Pixel coordinate listings
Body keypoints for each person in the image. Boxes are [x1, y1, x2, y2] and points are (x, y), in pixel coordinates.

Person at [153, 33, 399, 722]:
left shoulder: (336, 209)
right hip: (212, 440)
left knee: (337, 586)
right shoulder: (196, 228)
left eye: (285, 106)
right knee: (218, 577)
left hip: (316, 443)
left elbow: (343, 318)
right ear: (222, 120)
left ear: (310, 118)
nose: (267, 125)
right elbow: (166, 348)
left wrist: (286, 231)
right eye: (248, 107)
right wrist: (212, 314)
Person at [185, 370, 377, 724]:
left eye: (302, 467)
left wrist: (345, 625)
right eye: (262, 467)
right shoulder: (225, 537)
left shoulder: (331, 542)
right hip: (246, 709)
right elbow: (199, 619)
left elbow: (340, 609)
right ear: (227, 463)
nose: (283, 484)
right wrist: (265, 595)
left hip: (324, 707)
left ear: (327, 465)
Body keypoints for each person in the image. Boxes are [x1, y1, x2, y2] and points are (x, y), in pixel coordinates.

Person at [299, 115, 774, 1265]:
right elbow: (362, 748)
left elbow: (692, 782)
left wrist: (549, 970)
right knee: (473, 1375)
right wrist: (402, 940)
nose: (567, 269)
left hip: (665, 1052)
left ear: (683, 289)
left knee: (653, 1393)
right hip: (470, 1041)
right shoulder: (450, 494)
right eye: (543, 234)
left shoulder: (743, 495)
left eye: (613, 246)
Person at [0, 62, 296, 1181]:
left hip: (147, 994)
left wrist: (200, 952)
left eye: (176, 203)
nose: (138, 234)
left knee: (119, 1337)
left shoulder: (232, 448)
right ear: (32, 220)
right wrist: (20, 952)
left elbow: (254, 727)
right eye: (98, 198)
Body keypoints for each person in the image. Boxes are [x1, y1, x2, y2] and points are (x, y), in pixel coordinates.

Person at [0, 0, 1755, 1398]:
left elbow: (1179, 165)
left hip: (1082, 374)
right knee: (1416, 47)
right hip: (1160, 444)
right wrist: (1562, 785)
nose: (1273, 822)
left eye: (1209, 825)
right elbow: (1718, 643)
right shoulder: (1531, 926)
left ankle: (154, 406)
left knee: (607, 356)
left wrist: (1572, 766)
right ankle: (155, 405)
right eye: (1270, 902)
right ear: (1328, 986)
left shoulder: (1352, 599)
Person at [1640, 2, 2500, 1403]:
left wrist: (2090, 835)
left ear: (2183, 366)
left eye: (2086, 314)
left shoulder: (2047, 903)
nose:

● What the exercise asks
An exact copy of every record is needed, so retype them all.

● Exercise answer
Body keypoints for each person in the image. Boxes are [x1, y1, x2, y2] and points are (x, y), in pixel coordinates.

Person at [153, 33, 399, 722]:
left shoulder: (336, 209)
right hip: (212, 440)
left knee: (337, 586)
right shoulder: (196, 228)
left eye: (285, 106)
right knee: (218, 577)
left hip: (316, 443)
left elbow: (343, 318)
right ear: (222, 120)
left ear: (310, 118)
nose: (267, 125)
right elbow: (166, 348)
left wrist: (286, 231)
right eye: (248, 107)
right wrist: (212, 314)
Person at [185, 370, 377, 724]:
left eye: (302, 467)
left wrist: (345, 625)
right eye: (262, 467)
right shoulder: (225, 537)
left shoulder: (331, 542)
right hip: (246, 709)
right elbow: (199, 619)
left elbow: (340, 609)
right ear: (227, 463)
nose: (283, 484)
right wrist: (265, 595)
left hip: (324, 707)
left ear: (327, 465)
Body keypoints for each person in the image. Boxes are [x1, y1, x2, y2] and points are (x, y), in pixel coordinates.

Person at [299, 115, 774, 1265]:
right elbow: (362, 748)
left elbow: (692, 782)
left wrist: (549, 970)
right knee: (473, 1375)
right wrist: (402, 940)
nose: (567, 269)
left hip: (665, 1052)
left ear: (683, 289)
left knee: (653, 1393)
right hip: (470, 1041)
right shoulder: (450, 494)
right eye: (543, 234)
left shoulder: (743, 495)
left eye: (613, 246)
Person at [0, 62, 296, 1181]:
left hip: (147, 994)
left wrist: (200, 952)
left eye: (176, 203)
nose: (138, 234)
left knee: (119, 1337)
left shoulder: (232, 448)
right ear: (32, 220)
right wrist: (20, 952)
left elbow: (254, 727)
right eye: (98, 198)
Body keypoints for each person in the image. Boxes are [x1, y1, x2, y2] and points are (x, y), in pixel coordinates.

Person at [0, 0, 1755, 1398]:
left elbow: (1179, 165)
left hip: (1082, 374)
right knee: (1416, 47)
right hip: (1160, 444)
right wrist: (1562, 785)
nose: (1273, 822)
left eye: (1209, 825)
right elbow: (1718, 643)
right shoulder: (1531, 926)
left ankle: (154, 406)
left knee: (607, 356)
left wrist: (1572, 766)
right ankle: (155, 405)
right eye: (1270, 902)
right ear: (1328, 986)
left shoulder: (1352, 599)
Person at [1640, 2, 2500, 1403]:
left wrist: (2090, 835)
left ear: (2183, 366)
left eye: (2086, 314)
left shoulder: (2047, 903)
nose:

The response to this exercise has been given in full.